▶ _СУТЬ ЗАДАНИЯ_
Какой объект стал предметом той же бредовой идеи у пациента Стива, если верить исходному тексту?

##### ИСХОДНЫЙ ТЕКСТ #####

Это весьма изобретательное объяснение, но оно никогда не казалось мне достаточно разумным. Так, вскоре после Дэвида мне пришлось встретиться с другим пациентом, Стивом, у которого та же самая бредовая идея возникла относительно его любимца пуделя! «Эта собака выглядит точь — в — точь как Фифи, говорил он, но это не она. Она просто выглядит как Фифи». Ну и как теория Фрейда объяснит такое? Придётся утверждать, что у всех мужчин в бессознательном таится латентная зоофилия, или что‑нибудь столь же абсурдное.
Получается, что единственным верным объяснением будет анатомическое (по иронии, сам Фрейд весьма метко говорил, что анатомия это судьба). Как уже было указано ранее, вначале зрительная информация направляется в веретенообразную извилину, где происходит различение объектов, включая и лица. Полученные результаты передаются из веретенообразной извилины по третьему пути в миндалевидное тело, которое осуществляет эмоциональную проверку вещи или лица и вырабатывает соответствующую эмоциональную реакцию. Так что же произошло с Дэвидом? Мне пришла в голову мысль, что в результате автокатастрофы были повреждены волокна, связывающие веретенообразную извилину, частично через верхнюю височную борозду, с миндалевидным телом, в то время как обе эти структуры, а вместе с ними и второй путь, остались совершенно неповреждёнными. Поскольку второй путь (а следовательно, и способность говорить) не был поражён, он все ещё мог распознать лицо матери согласно его облику и помнил все, что касалось её. Поскольку миндалевидное тело и остальная часть лимбической системы не были поражены, он мог проявлять положительные и отрицательные эмоции как всякий нормальный человек. Между тем сама связь между восприятием и эмоциями была разорвана, так что лицо матери совсем не вызывало предполагаемых тёплых чувств. Другими словами, узнавание наличествует, а ожидаемая эмоциональная встряска отсутствует. Очевидно, единственный способ, с помощью которого мозг Дэвида мог разрешить это затруднение, состоял в том, чтобы рационально его устранить, предположив, что его мать самозванка[9]. Это покажется крайней степенью рационализации, но, как мы увидим в последней главе, мозг ненавидит противоречия любого рода, и иногда неестественно абсурдный бред является единственным выходом из ситуации.
Преимущество нашей неврологической теории над фрейдовской заключается в том, что её можно проверить экспериментально. Как мы уже выяснили ранее, когда вы видите что‑либо вызывающее эмоции тигра, возлюбленного или маму, миндалевидное тело посылает в гипоталамус сигнал, что необходимо подготовить ваше тело к какому‑либо действию. Такая реакция типа «сражайся — беги» работает не по принципу «включено- выключено», а проявляется постоянно. Эмоциональное переживание низкой, средней или высокой степени автоматически вызывает реакцию низкой, средней или высокой степени соответственно. Частью такой непрерывной автоматической реакции на переживание является микроскопическое потоотделение. Все ваше тело, включая ладони, становится более влажным или более сухим в зависимости от повышения или понижения уровня эмоциональной возбуждённости в любой момент времени.

##### ДАННЫЕ ЗАПИСИ #####

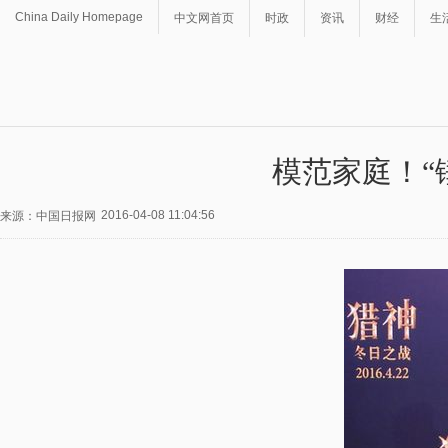
China Daily Homepage
中文网首页
时政
资讯
财经
生
模范家庭！“
2016-04-08 11:04:56
来源：中国日报网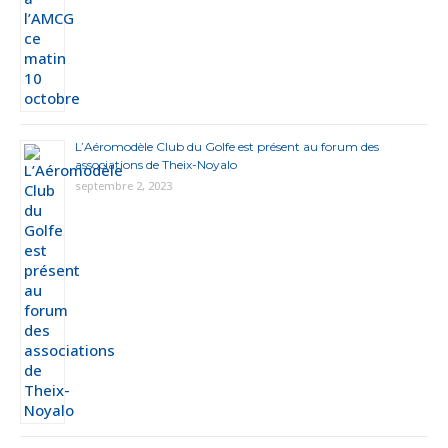
L’Aéromodèle Club du Golfe est présent au forum des
associations de Theix-Noyalo
septembre 2, 2023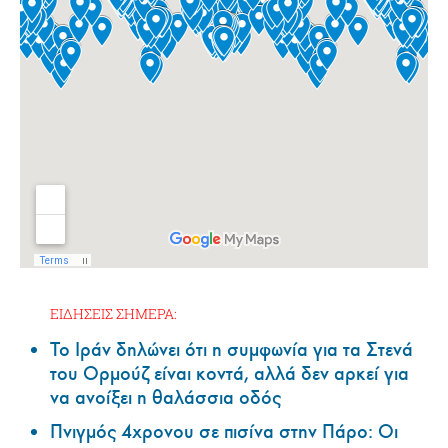
ΕΙΔΗΣΕΙΣ ΣΗΜΕΡΑ:
Το Ιράν δηλώνει ότι η συμφωνία για τα Στενά
του Ορμούζ είναι κοντά, αλλά δεν αρκεί για
να ανοίξει η θαλάσσια οδός
Πνιγμός 4χρονου σε πισίνα στην Πάρο: Οι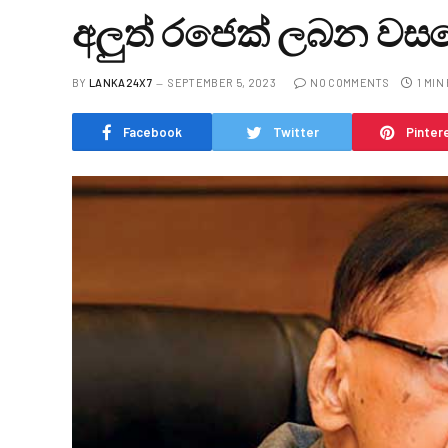
අලුත් රජෙක් ලබන වස
BY
LANKA24X7
SEPTEMBER 5, 2023
NO COMMENTS
1 MIN
Facebook
Twitter
Pinter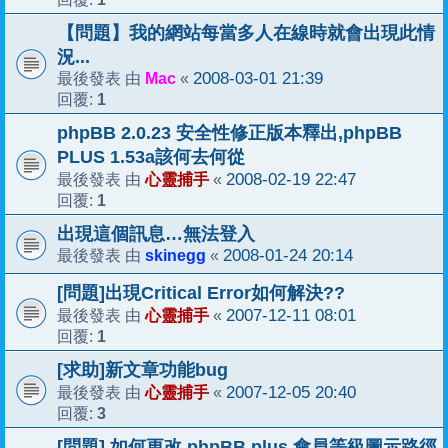
【問題】我的網站每當多人在線時就會出現此情
況...
Mac
2008-03-01 21:39
最後發表 由
«
1
回覆:
phpBB 2.0.23 安全性修正版本釋出,phpBB
PLUS 1.53a該何去何從
心靈捕手
2008-02-19 22:47
最後發表 由
«
1
回覆:
出現這個訊息…無法登入
skinegg
2008-01-24 20:14
最後發表 由
«
[問題]出現Critical Error如何解決??
心靈捕手
2007-12-11 08:01
最後發表 由
«
1
回覆:
[求助]新文章功能bug
心靈捕手
2007-12-05 20:40
最後發表 由
«
3
回覆:
[問題] 如何更改 phpBB plus 會員等級圖示路徑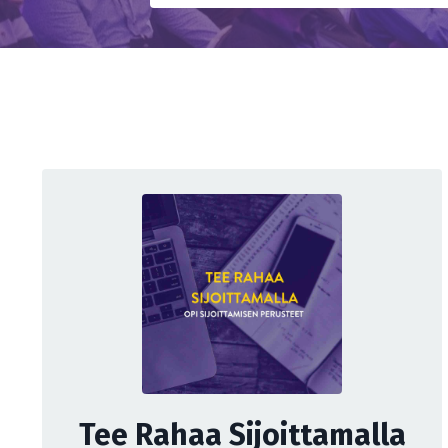
Tee Rahaa Sijoittamalla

#####

▶ _ОТВЕТ_
Эта бредовая идея возникла у Стива относительно его любимца пуделя.